As a non-worshipper who has spent the past two years studying these buildings, I find this plausible and refreshing. Cathedrals are by far the most magnificent group of buildings in England. They have survived, mostly for 900 years, as dominant features of the English landscape. In its day, Lincoln cathedral was the highest building in the world after the pyramids. Exeter and Winchester had vaults that were the envy of Europe. Nothing matched the English cathedral in size until the Crystal Palace and the Victorian station.
But I found cathedrals subtler places than this. Unlike those in continental Europe, Britain’s have fiercely distinctive personalities, the product of additions and subtractions over centuries. They may be awe-inspiring (Durham), uplifting (Ely) or just lovable (Chichester), but each is different from every other.
A cathedral is a true museum, however much modernist bishops and deans hate the term. It embraces architecture, sculpture, painting, stained glass, wood-carving, calligraphy, embroidery and, above all, music. Its contents are displayed not in cases but beneath walls and roofs of unsurpassed beauty, intended by their builders as composite works of all the arts and crafts.
This gives a dimension to the enjoyment of a cathedral that is beyond the mundane. No museum equals the sensation of looking up into the octagon of Ely, or climbing the Chapter House steps at Wells, or gazing on Lincoln’s Angel chapel. A Grinling Gibbons carving in St Paul’s, a Piper window in Coventry or even a naked Antony Gormley in Winchester seems more evocative in a cathedral.

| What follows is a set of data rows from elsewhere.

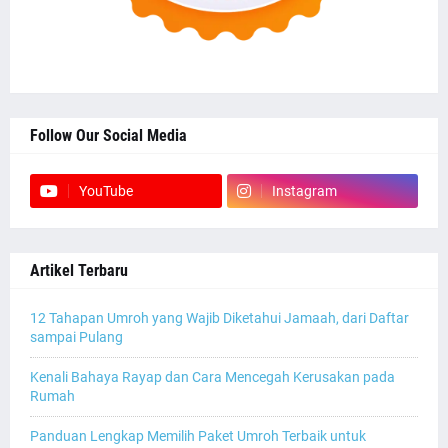
Follow Our Social Media
YouTube
Instagram
Artikel Terbaru
12 Tahapan Umroh yang Wajib Diketahui Jamaah, dari Daftar
sampai Pulang
Kenali Bahaya Rayap dan Cara Mencegah Kerusakan pada
Rumah
Panduan Lengkap Memilih Paket Umroh Terbaik untuk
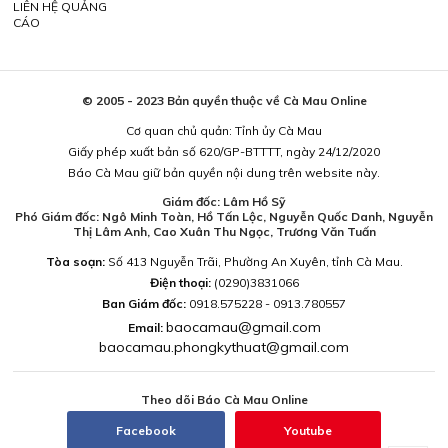
LIÊN HỆ QUẢNG
CÁO
© 2005 - 2023 Bản quyền thuộc về Cà Mau Online
Cơ quan chủ quản: Tỉnh ủy Cà Mau
Giấy phép xuất bản số 620/GP-BTTTT, ngày 24/12/2020
Báo Cà Mau giữ bản quyền nội dung trên website này.
Giám đốc: Lâm Hồ Sỹ
Phó Giám đốc: Ngô Minh Toàn, Hồ Tấn Lộc, Nguyễn Quốc Danh, Nguyễn
Thị Lâm Anh, Cao Xuân Thu Ngọc, Trương Văn Tuấn
Tòa soạn:
Số 413 Nguyễn Trãi, Phường An Xuyên, tỉnh Cà Mau.
Điện thoại:
(0290)3831066
Ban Giám đốc:
0918.575228 - 0913.780557
baocamau@gmail.com
Email:
baocamau.phongkythuat@gmail.com
Theo dõi Báo Cà Mau Online
Facebook
Youtube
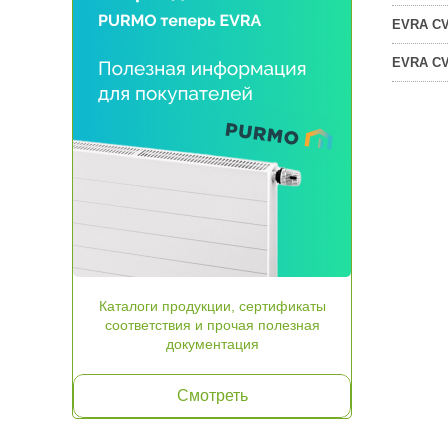
EVRA CV 
EVRA CV 
Каталоги продукции, сертификаты
соответствия и прочая полезная
документация
Смотреть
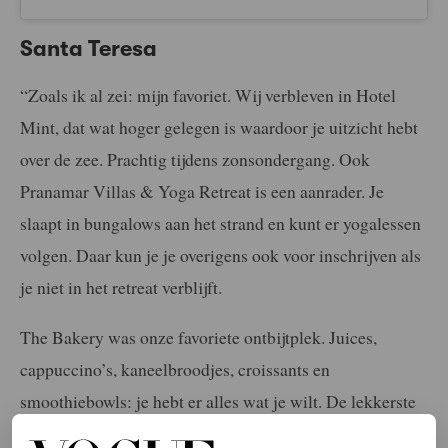
Santa Teresa
“Zoals ik al zei: mijn favoriet. Wij verbleven in Hotel
Mint, dat wat hoger gelegen is waardoor je uitzicht hebt
over de zee. Prachtig tijdens zonsondergang. Ook
Pranamar Villas & Yoga Retreat is een aanrader. Je
slaapt in bungalows aan het strand en kunt er yogalessen
volgen. Daar kun je je overigens ook voor inschrijven als
je niet in het retreat verblijft.
The Bakery was onze favoriete ontbijtplek. Juices,
cappuccino’s, kaneelbroodjes, croissants en
smoothiebowls: je hebt er alles wat je wilt. De lekkerste
Japanse gerechten eet je bij kaarslicht in de gezellige tuin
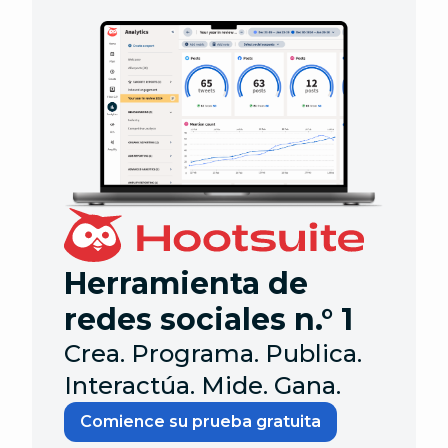
Herramienta de
redes sociales n.° 1
Crea. Programa. Publica.
Interactúa. Mide. Gana.
Comience su prueba gratuita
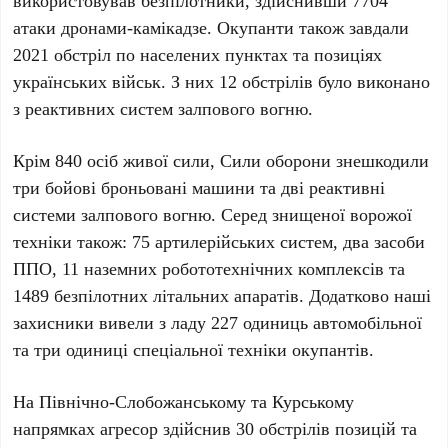
використовував безпілотники, здійснивши
7704
атаки дронами-камікадзе. Окупанти також завдали
2021
обстріл по населених пунктах та позиціях
українських військ. З них
12
обстрілів було виконано
з реактивних систем залпового вогню.
Крім
840
осіб живої сили, Сили оборони знешкодили
три бойові броньовані машини та дві реактивні
системи залпового вогню. Серед знищеної ворожої
техніки також:
75
артилерійських систем, два засоби
ППО,
11
наземних робототехнічних комплексів та
1489
безпілотних літальних апаратів. Додатково наші
захисники вивели з ладу
227
одиниць автомобільної
та три одиниці спеціальної техніки окупантів.
На Північно-Слобожанському та Курському
напрямках
агресор здійснив
30
обстрілів позицій та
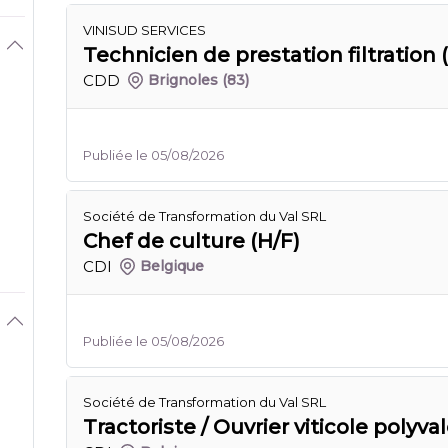
VINISUD SERVICES
Technicien de prestation filtration 
CDD
Brignoles
(83)
Publiée le 05/08/2026
Société de Transformation du Val SRL
Chef de culture (H/F)
CDI
Belgique
Publiée le 05/08/2026
Société de Transformation du Val SRL
Tractoriste / Ouvrier viticole polyva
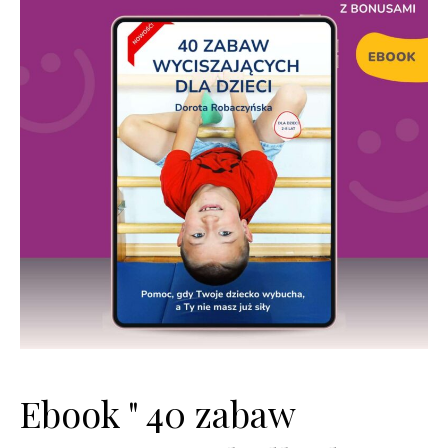
Ebook " 40 zabaw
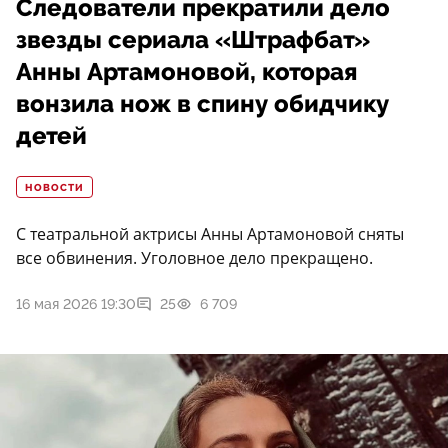
Следователи прекратили дело
звезды сериала «Штрафбат»
Анны Артамоновой, которая
вонзила нож в спину обидчику
детей
НОВОСТИ
С театральной актрисы Анны Артамоновой сняты
все обвинения. Уголовное дело прекращено.
16 мая 2026 19:30
25
6 709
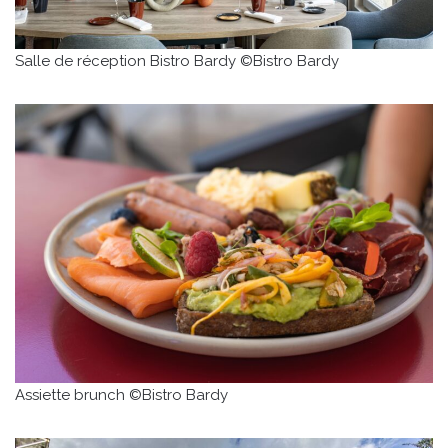
Salle de réception Bistro Bardy ©Bistro Bardy
Assiette brunch ©Bistro Bardy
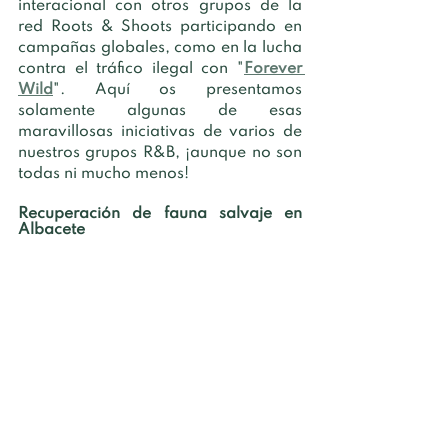
interacional con otros grupos de la 
red Roots & Shoots participando en 
campañas globales, como en la lucha 
contra el tráfico ilegal con "
Forever 
Wild
". Aquí os presentamos 
solamente algunas de esas 
maravillosas iniciativas de varios de 
nuestros grupos R&B, ¡aunque no son 
todas ni mucho menos!
Recuperación de fauna salvaje en 
Albacete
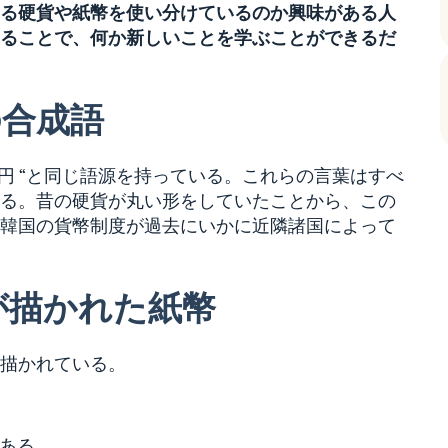
る硬貨や紙幣を使い分けているのか興味がある人
ることで、何か新しいことを学ぶことができるだ
の合成語
 “円 “と同じ語源を持っている。これらの言葉はすべ
ている。昔の硬貨が丸い形をしていたことから、この
韓国の貨幣制度が過去にいかに近隣諸国によって
が描かれた紙幣
描かれている。
である。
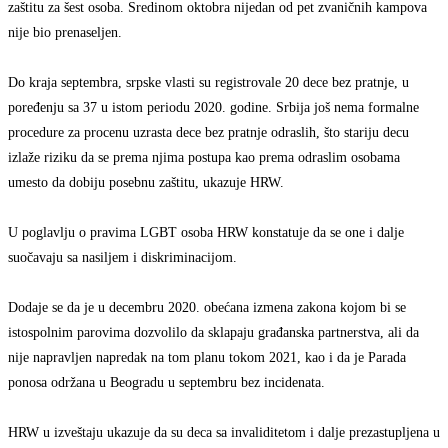
zaštitu za šest osoba. Sredinom oktobra nijedan od pet zvaničnih kampova
nije bio prenaseljen.
Do kraja septembra, srpske vlasti su registrovale 20 dece bez pratnje, u
poređenju sa 37 u istom periodu 2020. godine. Srbija još nema formalne
procedure za procenu uzrasta dece bez pratnje odraslih, što stariju decu
izlaže riziku da se prema njima postupa kao prema odraslim osobama
umesto da dobiju posebnu zaštitu, ukazuje HRW.
U poglavlju o pravima LGBT osoba HRW konstatuje da se one i dalje
suočavaju sa nasiljem i diskriminacijom.
Dodaje se da je u decembru 2020. obećana izmena zakona kojom bi se
istospolnim parovima dozvolilo da sklapaju građanska partnerstva, ali da
nije napravljen napredak na tom planu tokom 2021, kao i da je Parada
ponosa održana u Beogradu u septembru bez incidenata.
HRW u izveštaju ukazuje da su deca sa invaliditetom i dalje prezastupljena u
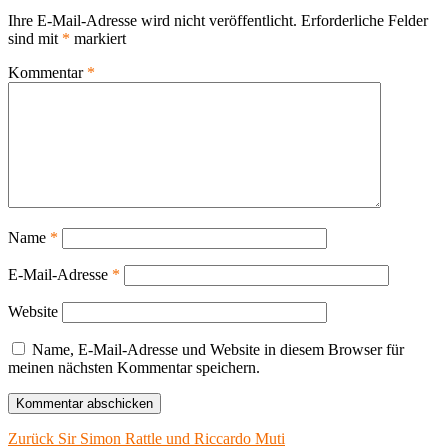
Ihre E-Mail-Adresse wird nicht veröffentlicht.
Erforderliche Felder
sind mit
*
markiert
Kommentar
*
Name
*
E-Mail-Adresse
*
Website
Name, E-Mail-Adresse und Website in diesem Browser für
meinen nächsten Kommentar speichern.
Beitragsnavigation
Vorheriger
Zurück
Sir Simon Rattle und Riccardo Muti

The resurgence of these institutions is shared with another facet of the nation’s religious life — pilgrimage. Numbers trekking to Iona, Walsingham, St Albans and Canterbury rise by the year. As with cathedrals, it is hard to distinguish those with religious intent from those seeking secular stimulus, those who like ‘hiking with a purpose’, keeping fit or seeking companionship. Clare Balding’s admirable Ramblings programme on Radio 4 recently joined a Canterbury pilgrim, Jacqui, off to celebrate her recovery from alcoholism. No one mentioned God. But then religion as therapy is as old as Stonehenge.
I have found in England’s cathedrals an intangible mix of aesthetic and contemplative satisfaction. The most celebrated — notably the 25 in the medieval ‘canon’ — have qualities of a great novel or symphony. They can overwhelm both the senses and the emotions. The drum arcades at Durham, the spire at Salisbury and the leaf capitals at Southwell are masterpieces the equal of any in Europe. Their soaring popularity challenges those inclined to pessimism about the human condition.